Archivo - Mujer con dolor de garganta. Falta de voz. - T TUROVSKA/ ISTOCK - Archivo

MADRID, 13 Abr. (EUROPA PRESS) -

La Sociedad Española de Otorrinolaringología y Cirugía de
Cabeza y Cuello (SEORL-CCC) recomienda consultar con un especialista en el caso de que una disfonía dure más de 15 días ya que puede prevenir problemas crónicos de la voz.

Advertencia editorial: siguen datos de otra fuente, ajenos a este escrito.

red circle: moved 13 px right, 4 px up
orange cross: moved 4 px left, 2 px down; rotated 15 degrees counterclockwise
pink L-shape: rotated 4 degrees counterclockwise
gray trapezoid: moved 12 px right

Así lo han advertido, con motivo del Día Mundial de la Voz, que se celebra este sábado 16 de abril. "La voz es nuestra principal herramienta de comunicación y debemos prestarle mucha atención. Por ello, debemos evitar conductas de riesgo para nuestra laringe y seguir unas pautas de buenos hábitos además de acudir al otorrinolaringólogo para controles periódicos y siempre en el caso de sufrir una disfonía durante más de dos semanas sin catarro asociado", ha indicado el presidente de la Comisión de Laringología, Voz, Foniatría y Deglución de la SEORL-CCC, Juan Carlos Casado.

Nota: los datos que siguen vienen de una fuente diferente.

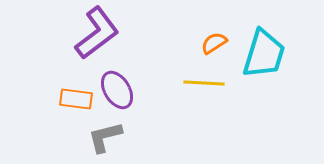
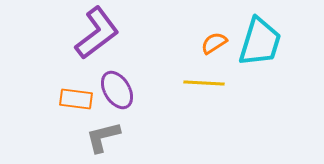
cyan trapezoid: moved 4 px left, 12 px up
gray L-shape: moved 2 px left
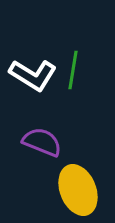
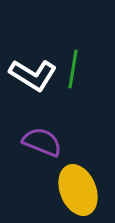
green line: moved 1 px up
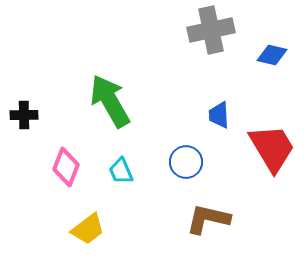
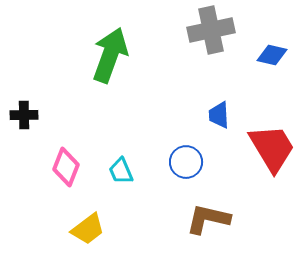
green arrow: moved 46 px up; rotated 50 degrees clockwise
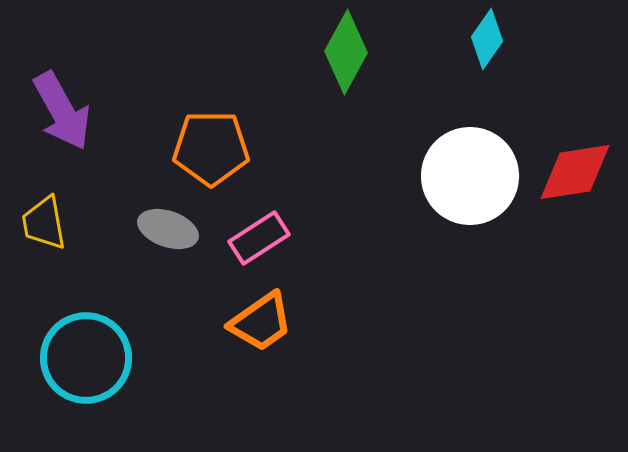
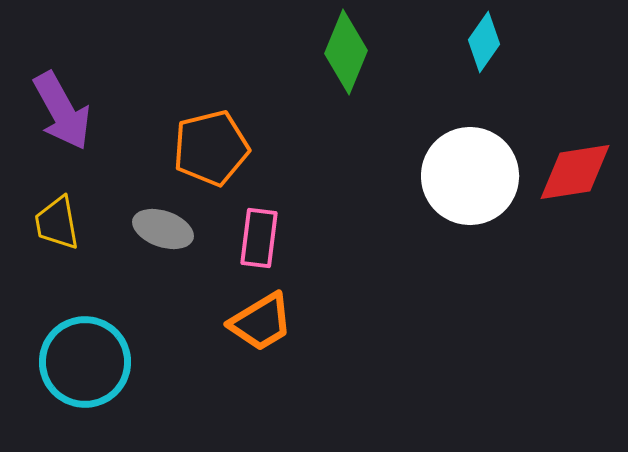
cyan diamond: moved 3 px left, 3 px down
green diamond: rotated 6 degrees counterclockwise
orange pentagon: rotated 14 degrees counterclockwise
yellow trapezoid: moved 13 px right
gray ellipse: moved 5 px left
pink rectangle: rotated 50 degrees counterclockwise
orange trapezoid: rotated 4 degrees clockwise
cyan circle: moved 1 px left, 4 px down
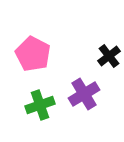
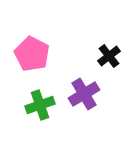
pink pentagon: moved 1 px left
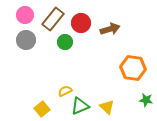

Una de cada trece personas sufre trastornos de la voz, pero la mayoría no se tratan de la forma adecuada, según estimaciones de la SEORL-CCC. Entre los hábitos que los otorrinolaringólogos recomiendan cesar de inmediato está la exposición al humo de tabaco. Fumar aumenta el riesgo de patologías de la voz y multiplica el de cáncer de laringe, pero estar expuesto a las sustancias del humo también.

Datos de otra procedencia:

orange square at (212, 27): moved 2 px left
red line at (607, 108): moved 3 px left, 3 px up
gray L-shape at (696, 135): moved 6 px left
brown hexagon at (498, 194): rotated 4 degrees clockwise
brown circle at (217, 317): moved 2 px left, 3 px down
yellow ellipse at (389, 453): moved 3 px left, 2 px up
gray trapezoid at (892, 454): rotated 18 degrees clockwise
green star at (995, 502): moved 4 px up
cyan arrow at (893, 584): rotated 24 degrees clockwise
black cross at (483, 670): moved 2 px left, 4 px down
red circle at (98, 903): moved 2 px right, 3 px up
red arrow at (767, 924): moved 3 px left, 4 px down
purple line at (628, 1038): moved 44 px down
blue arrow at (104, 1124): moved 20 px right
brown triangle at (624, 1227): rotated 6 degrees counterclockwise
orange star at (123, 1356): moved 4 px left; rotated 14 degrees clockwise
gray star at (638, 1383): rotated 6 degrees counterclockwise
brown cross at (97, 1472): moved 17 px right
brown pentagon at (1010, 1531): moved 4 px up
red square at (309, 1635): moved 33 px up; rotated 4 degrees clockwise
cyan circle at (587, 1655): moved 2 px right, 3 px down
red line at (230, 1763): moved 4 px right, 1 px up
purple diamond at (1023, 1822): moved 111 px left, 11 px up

"El humo del tabaco reseca las cuerdas vocales, las inflama y altera el flujo normal de las secreciones. Esta inflamación no permite que las cuerdas vocales se junten de manera correcta y por ello se irritan cada vez más. A menudo la voz de un fumador suena estropeada, en ella suena aire e incluso a veces puede llegar a notarse afonía", ha explicado el doctor Pedro Cabrera, vocal de la Comisión de Laringología, Voz, Foniatría y Deglución de la SEORL-CCC.

Para prevenir las patologías de la voz, la SEORL-CCC ha recomendado no hablar en ambientes ruidosos; no gritar y así evitar el esfuerzo vocal; respirar bien y vocalizar; descansar adecuadamente; no utilizar el aire pulmonar residual al hablar.; no carraspear; y realizar controles periódicos de la voz.